Reputation: 33
I'm trying create a Savepoint with Apache Flink 1.2 in HDFS. I'm Running Flink in a local cluster on my machine. HDFS is running in a virtual machine. I managed to write to HDFS within the Flink Streaming Job, but the savepoint won't do that. My savepoint path is hdfs://hadoop:54310/savepoint/testpoint
which I specified in the UI before submitting the task.
It gives me following error message: (Invalid Path)
org.apache.flink.client.program.ProgramInvocationException: Failed to submit the job to the job manager
at org.apache.flink.runtime.webmonitor.handlers.JarRunHandler.handleJsonRequest(JarRunHandler.java:64)
at org.apache.flink.runtime.webmonitor.handlers.AbstractJsonRequestHandler.handleRequest(AbstractJsonRequestHandler.java:41)
at org.apache.flink.runtime.webmonitor.RuntimeMonitorHandler.respondAsLeader(RuntimeMonitorHandler.java:98)
at org.apache.flink.runtime.webmonitor.RuntimeMonitorHandlerBase.channelRead0(RuntimeMonitorHandlerBase.java:90)
at org.apache.flink.runtime.webmonitor.RuntimeMonitorHandlerBase.channelRead0(RuntimeMonitorHandlerBase.java:44)
at io.netty.channel.SimpleChannelInboundHandler.channelRead(SimpleChannelInboundHandler.java:105)
at io.netty.channel.AbstractChannelHandlerContext.invokeChannelRead(AbstractChannelHandlerContext.java:339)
at io.netty.channel.AbstractChannelHandlerContext.fireChannelRead(AbstractChannelHandlerContext.java:324)
at io.netty.handler.codec.http.router.Handler.routed(Handler.java:62)
at io.netty.handler.codec.http.router.DualAbstractHandler.channelRead0(DualAbstractHandler.java:57)
at io.netty.handler.codec.http.router.DualAbstractHandler.channelRead0(DualAbstractHandler.java:20)
at io.netty.channel.SimpleChannelInboundHandler.channelRead(SimpleChannelInboundHandler.java:105)
at io.netty.channel.AbstractChannelHandlerContext.invokeChannelRead(AbstractChannelHandlerContext.java:339)
at io.netty.channel.AbstractChannelHandlerContext.fireChannelRead(AbstractChannelHandlerContext.java:324)
at org.apache.flink.runtime.webmonitor.HttpRequestHandler.channelRead0(HttpRequestHandler.java:159)
at org.apache.flink.runtime.webmonitor.HttpRequestHandler.channelRead0(HttpRequestHandler.java:65)
at io.netty.channel.SimpleChannelInboundHandler.channelRead(SimpleChannelInboundHandler.java:105)
at io.netty.channel.AbstractChannelHandlerContext.invokeChannelRead(AbstractChannelHandlerContext.java:339)
at io.netty.channel.AbstractChannelHandlerContext.fireChannelRead(AbstractChannelHandlerContext.java:324)
at io.netty.channel.ChannelInboundHandlerAdapter.channelRead(ChannelInboundHandlerAdapter.java:86)

◆ Dataset content
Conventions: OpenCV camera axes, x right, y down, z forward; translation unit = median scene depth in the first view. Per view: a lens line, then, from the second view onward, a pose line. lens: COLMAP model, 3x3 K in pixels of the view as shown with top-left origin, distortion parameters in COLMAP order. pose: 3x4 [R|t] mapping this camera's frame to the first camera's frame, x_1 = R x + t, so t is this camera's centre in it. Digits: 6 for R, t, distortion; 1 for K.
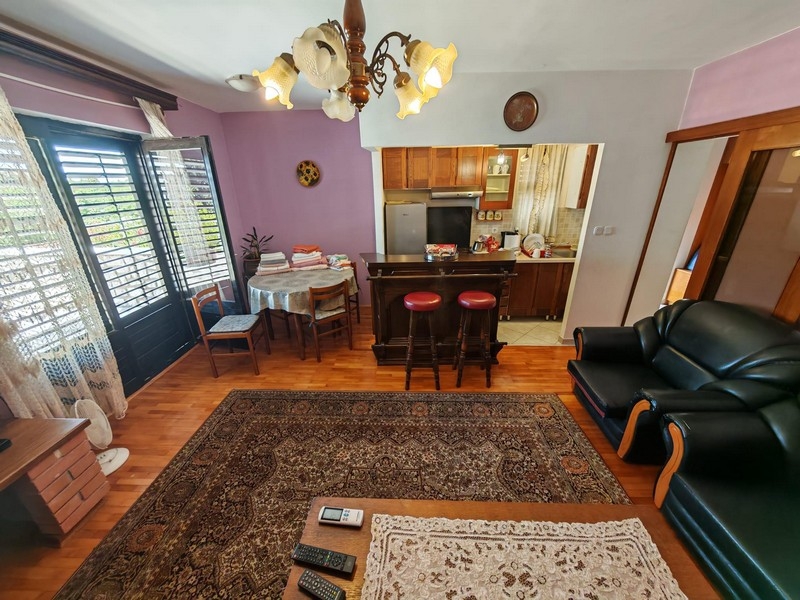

◆ Task prompt
Summarize the forum post above in two sentences. The listing is separate material, unrelated to the forum post.

◆ Answer space
The forum post describes an attempt to create a savepoint in HDFS with Apache Flink 1.2, with Flink running in a local cluster and HDFS running in a virtual machine. Writing to HDFS from within the Flink Streaming Job succeeded, but the savepoint path hdfs://hadoop:54310/savepoint/testpoint, specified in the UI before submitting the task, produced an "Invalid Path" error stating that the job could not be submitted to the job manager.